### EXERCISE
An exact transcription of all the data is required; the pictures are to be left out.

### INFORMATION PROVIDED
BEGIN

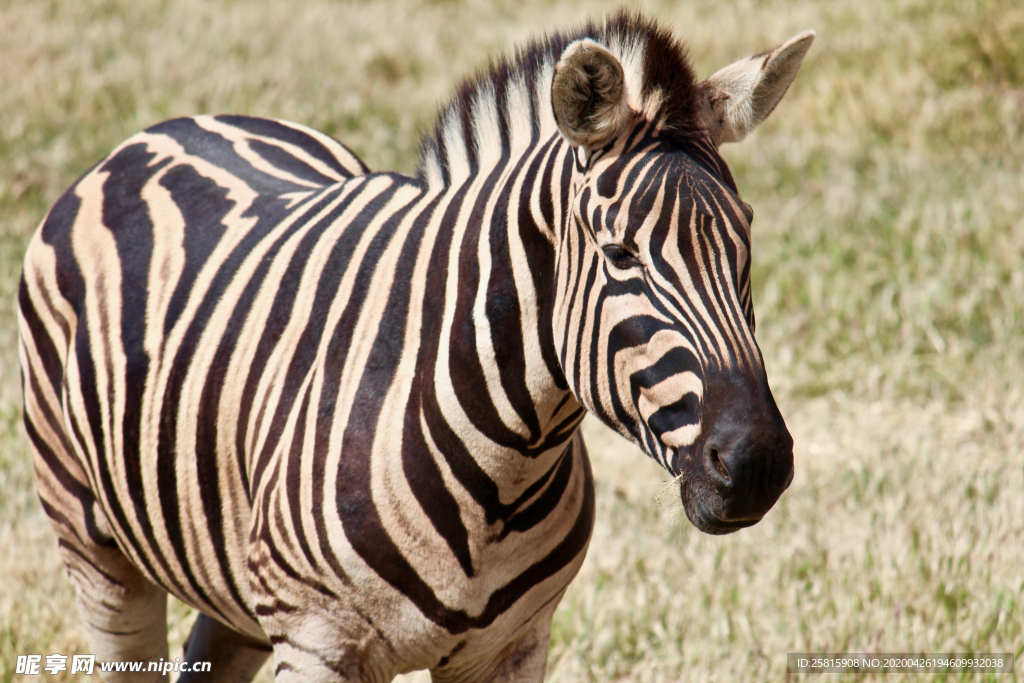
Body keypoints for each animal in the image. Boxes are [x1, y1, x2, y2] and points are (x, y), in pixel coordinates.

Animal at [18, 10, 815, 683]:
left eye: (745, 246)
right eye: (621, 255)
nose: (756, 464)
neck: (502, 472)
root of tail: (168, 128)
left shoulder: (510, 650)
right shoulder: (317, 644)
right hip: (95, 546)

END

### EXPECTED OUTPUT
Body keypoints for each animal in the image. Boxes are [x1, y1, x2, y2] and points are (x, y), in pixel coordinates.

Animal at [18, 10, 815, 683]:
left eye: (745, 246)
right eye: (621, 255)
nose: (756, 464)
neck: (502, 472)
root of tail: (168, 128)
left shoulder: (510, 650)
right shoulder: (317, 644)
right hip: (95, 546)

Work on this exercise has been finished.